A robots.txt file tells search engines what your website’s rules of engagement are. A big part of doing SEO is about sending the right signals to search engines, and the robots.txt is one of the ways to communicate your crawling preferences to search engines.
Search engines regularly check a website’s robots.txt file to see if there are any instructions for crawling the website. We call these instructions directives.
If there’s no robots.txt file present or if there are no applicable directives, search engines will crawl the entire website.
Although all major search engines respect the robots.txt file, search engines may choose to ignore (parts of) your robots.txt file. While directives in the robots.txt file are a strong signal to search engines, it’s important to remember the robots.txt file is a set of optional directives to search engines rather than a mandate.
Why should you care about robots.txt?
The robots.txt plays an essential role from a SEO point of view. It tells search engines how they can best crawl your website.
Using the robots.txt file you can prevent search engines from accessing certain parts of your website, prevent duplicate content and give search engines helpful tips on how they can crawl your website more efficiently.
Be careful when making changes to your robots.txt though: this file has the potential to make big parts of your website inaccessible for search engines.
What does a robots.txt file look like?
An example of what a simple robots.txt file for a WordPress website may look like:
User-agent: * Disallow: /wp-admin/
Let’s explain the anatomy of a robots.txt file based on the example above:
- User-agent: the user-agent indicates for which search engines the directives that follow are meant.
- *: this indicates that the directives are meant for all search engines.
- Disallow: this is a directive indicating what content is not accessible to the user-agent.
- /wp-admin/: this is the path which is inaccessible for the user-agent.
In summary: this robots.txt file tells all search engines to stay out of the /wp-admin/ directory.
Let’s analyze the different components of robots.txt files in more detail:
- User-agent
- Disallow
- Allow
- Sitemap
- Crawl-delay
User-agent in robots.txt
Each search engine should identify themself with a user-agent. Google’s robots identify as Googlebot for example, Yahoo’s robots as Slurp and Bing’s robot as BingBot and so on.
The user-agent record defines the start of a group of directives. All directives in between the first user-agent and the next user-agent record are treated as directives for the first user-agent.
Directives can apply to specific user-agents, but they can also be applicable to all user-agents. In that case, a wildcard is used: User-agent: *.
Disallow directive in robots.txt
You can tell search engines not to access certain files, pages or sections of your website. This is done using the Disallow directive. The Disallow directive is followed by the path that should not be accessed.

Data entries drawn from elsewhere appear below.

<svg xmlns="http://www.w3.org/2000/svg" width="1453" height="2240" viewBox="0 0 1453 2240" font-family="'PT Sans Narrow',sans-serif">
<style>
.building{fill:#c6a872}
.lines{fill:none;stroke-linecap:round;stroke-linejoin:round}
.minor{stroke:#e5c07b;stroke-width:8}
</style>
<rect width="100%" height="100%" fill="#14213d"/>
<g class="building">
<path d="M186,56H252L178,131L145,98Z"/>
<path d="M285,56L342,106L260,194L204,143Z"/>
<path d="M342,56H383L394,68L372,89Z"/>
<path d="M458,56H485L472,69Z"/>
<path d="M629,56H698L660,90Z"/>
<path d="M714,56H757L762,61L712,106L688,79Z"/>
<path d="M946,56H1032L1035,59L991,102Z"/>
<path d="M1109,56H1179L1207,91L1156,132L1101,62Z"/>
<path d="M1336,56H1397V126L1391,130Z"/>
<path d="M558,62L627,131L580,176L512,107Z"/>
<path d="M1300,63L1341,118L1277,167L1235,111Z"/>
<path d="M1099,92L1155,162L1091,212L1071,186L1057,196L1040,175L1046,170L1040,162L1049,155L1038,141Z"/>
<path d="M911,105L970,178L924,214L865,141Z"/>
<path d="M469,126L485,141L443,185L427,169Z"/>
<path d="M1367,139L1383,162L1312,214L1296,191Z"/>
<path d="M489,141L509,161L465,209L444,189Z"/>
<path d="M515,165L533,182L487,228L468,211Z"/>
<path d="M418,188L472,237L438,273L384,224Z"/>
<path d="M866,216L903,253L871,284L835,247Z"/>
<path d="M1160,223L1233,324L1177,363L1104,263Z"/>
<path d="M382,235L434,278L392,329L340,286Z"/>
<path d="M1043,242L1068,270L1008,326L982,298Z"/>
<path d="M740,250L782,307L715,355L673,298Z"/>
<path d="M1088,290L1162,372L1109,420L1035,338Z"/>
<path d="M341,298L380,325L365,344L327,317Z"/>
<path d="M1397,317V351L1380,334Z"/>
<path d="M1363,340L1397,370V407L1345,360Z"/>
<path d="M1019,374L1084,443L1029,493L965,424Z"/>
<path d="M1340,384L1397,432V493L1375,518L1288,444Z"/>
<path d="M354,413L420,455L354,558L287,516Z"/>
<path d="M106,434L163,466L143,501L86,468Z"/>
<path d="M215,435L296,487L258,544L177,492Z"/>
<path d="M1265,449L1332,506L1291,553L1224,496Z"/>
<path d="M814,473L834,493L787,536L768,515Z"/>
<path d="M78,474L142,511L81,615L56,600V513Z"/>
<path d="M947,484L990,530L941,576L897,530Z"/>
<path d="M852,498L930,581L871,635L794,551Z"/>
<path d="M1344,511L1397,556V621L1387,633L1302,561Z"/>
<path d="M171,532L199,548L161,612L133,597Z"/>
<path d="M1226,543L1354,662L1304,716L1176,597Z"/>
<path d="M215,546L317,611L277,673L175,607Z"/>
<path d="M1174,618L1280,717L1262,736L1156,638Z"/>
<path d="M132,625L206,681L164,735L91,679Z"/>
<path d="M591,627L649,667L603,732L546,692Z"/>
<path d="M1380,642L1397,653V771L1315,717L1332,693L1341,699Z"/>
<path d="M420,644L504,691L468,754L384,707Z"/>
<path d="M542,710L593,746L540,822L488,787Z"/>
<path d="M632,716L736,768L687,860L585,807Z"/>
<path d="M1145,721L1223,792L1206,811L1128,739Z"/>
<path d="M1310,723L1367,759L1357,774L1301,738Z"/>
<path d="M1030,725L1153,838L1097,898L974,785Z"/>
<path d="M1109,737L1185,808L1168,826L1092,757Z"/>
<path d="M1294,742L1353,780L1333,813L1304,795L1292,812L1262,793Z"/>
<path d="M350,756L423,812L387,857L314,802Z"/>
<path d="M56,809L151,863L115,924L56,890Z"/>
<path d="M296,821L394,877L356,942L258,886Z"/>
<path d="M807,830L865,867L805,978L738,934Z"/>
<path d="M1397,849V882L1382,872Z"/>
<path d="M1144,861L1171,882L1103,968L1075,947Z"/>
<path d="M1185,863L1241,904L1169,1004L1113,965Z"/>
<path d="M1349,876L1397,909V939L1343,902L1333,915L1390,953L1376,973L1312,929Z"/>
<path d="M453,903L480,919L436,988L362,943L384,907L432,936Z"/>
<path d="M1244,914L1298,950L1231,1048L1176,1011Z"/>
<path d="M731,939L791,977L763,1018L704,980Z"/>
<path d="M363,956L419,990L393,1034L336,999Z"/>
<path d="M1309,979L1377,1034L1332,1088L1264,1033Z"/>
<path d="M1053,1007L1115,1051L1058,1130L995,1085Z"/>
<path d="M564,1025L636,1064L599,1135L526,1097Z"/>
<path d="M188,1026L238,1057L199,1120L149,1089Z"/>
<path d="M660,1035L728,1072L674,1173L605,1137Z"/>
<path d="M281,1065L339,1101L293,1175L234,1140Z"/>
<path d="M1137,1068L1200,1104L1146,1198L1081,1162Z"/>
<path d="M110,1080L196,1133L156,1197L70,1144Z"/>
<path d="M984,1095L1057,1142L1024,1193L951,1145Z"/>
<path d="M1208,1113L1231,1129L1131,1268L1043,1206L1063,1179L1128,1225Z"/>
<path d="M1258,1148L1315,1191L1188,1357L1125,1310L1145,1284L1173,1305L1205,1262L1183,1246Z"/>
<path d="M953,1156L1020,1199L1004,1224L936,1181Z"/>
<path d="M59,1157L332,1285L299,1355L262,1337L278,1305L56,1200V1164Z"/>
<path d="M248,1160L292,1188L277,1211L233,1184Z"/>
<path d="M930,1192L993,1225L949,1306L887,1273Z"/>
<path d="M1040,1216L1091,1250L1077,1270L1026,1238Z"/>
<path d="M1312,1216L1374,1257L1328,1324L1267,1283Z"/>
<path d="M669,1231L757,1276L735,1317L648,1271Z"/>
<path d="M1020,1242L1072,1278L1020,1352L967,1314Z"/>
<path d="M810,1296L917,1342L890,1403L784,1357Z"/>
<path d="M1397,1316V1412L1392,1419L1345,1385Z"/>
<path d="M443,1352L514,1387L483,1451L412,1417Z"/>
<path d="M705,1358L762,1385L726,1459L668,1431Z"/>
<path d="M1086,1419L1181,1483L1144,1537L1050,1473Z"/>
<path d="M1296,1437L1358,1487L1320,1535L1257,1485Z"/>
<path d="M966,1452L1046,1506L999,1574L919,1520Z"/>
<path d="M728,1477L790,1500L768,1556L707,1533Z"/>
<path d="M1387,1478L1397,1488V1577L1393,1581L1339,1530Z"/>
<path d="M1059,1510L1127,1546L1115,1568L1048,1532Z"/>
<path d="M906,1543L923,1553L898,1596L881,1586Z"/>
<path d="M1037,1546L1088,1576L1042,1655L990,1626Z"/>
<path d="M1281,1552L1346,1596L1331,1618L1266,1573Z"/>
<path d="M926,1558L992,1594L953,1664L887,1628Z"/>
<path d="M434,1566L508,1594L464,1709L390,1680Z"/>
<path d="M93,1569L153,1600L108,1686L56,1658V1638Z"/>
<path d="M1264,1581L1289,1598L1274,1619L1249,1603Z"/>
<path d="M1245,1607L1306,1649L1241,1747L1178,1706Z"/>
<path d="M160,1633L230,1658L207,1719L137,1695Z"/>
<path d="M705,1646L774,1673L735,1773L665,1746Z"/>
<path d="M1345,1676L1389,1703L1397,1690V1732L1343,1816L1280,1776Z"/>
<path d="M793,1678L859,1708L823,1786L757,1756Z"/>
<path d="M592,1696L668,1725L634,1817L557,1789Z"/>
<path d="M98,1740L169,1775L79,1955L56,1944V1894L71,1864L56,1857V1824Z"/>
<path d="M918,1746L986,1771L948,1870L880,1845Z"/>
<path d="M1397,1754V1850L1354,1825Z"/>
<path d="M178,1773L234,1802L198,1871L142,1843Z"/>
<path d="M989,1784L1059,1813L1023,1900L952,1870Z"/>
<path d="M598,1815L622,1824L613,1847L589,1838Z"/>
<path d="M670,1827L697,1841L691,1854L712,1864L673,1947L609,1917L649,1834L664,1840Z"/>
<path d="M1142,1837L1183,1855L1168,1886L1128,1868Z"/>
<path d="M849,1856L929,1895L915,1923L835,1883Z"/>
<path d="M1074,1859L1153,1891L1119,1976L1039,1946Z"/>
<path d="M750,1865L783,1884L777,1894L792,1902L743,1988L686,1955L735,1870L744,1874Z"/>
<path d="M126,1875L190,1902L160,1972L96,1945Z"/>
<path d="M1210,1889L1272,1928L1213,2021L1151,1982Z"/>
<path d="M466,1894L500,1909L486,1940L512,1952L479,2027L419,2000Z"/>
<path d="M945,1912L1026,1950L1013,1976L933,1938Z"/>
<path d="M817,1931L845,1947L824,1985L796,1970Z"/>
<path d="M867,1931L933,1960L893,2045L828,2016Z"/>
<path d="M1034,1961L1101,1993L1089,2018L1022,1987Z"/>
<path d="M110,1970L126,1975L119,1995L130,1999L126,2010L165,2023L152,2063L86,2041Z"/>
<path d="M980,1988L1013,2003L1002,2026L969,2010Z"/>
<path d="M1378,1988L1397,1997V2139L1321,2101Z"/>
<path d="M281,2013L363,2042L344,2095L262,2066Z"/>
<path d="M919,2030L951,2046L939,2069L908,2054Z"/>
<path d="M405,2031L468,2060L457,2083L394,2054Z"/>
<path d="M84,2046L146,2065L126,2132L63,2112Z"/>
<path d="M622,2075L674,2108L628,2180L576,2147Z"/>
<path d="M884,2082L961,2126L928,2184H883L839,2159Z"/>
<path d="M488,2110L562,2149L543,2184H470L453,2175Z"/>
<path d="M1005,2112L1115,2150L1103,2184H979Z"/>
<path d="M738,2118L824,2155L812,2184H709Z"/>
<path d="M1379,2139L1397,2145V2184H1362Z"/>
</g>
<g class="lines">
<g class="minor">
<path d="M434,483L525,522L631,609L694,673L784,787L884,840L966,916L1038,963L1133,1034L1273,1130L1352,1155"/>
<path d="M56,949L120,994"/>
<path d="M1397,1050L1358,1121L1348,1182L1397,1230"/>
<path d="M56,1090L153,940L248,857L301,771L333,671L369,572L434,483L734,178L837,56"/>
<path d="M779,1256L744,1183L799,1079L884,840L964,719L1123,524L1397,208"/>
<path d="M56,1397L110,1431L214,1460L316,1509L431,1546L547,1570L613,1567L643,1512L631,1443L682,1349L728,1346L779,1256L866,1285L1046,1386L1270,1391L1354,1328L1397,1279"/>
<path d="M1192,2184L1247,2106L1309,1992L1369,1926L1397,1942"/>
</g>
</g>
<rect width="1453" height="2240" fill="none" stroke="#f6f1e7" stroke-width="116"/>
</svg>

If no path is defined, the directive is ignored.
Example
User-agent: * Disallow: /wp-admin/
In this example all search engines are told not to access the /wp-admin/ directory.
Allow directive in robots.txt
The Allow directive is used to counteract a Disallow directive. The Allow directive is supported by Google and Bing. Using the Allow and Disallow directives together you can tell search engines they can access a specific file or page within a directory that’s otherwise disallowed. The Allow directive is followed by the path that can be accessed. If no path is defined, the directive is ignored.
Example
User-agent: * Allow: /media/terms-and-conditions.pdf Disallow: /media/
In the example above all search engines are not allowed to access the /media/ directory, except for the file /media/terms-and-conditions.pdf.
Important: when using Allow and Disallow directives together, be sure not to use wildcards since this may lead to conflicting directives.
Example of conflicting directives
User-agent: * Allow: /directory Disallow: *.html
Search engines will not know what to do with the URL http://www.domain.com/directory.html. It’s unclear to them whether they’re allowed to access. When directives aren’t clear to Google, they will go with the least restrictive directive, which in this case means that they would in fact access http://www.domain.com/directory.html.
A separate line for each directive
Each directive should be on a separate line, otherwise search engines may get confused when parsing the robots.txt file.
Example of incorrect robots.txt file
Prevent a robots.txt file like this:
User-agent: * Disallow: /directory-1/ Disallow: /directory-2/ Disallow: /directory-3/
How important is the robots.txt for SEO?
In general, the robots.txt file is very important for SEO purposes. For larger websites the robots.txt is essential to give search engines very clear instructions on what content not to access.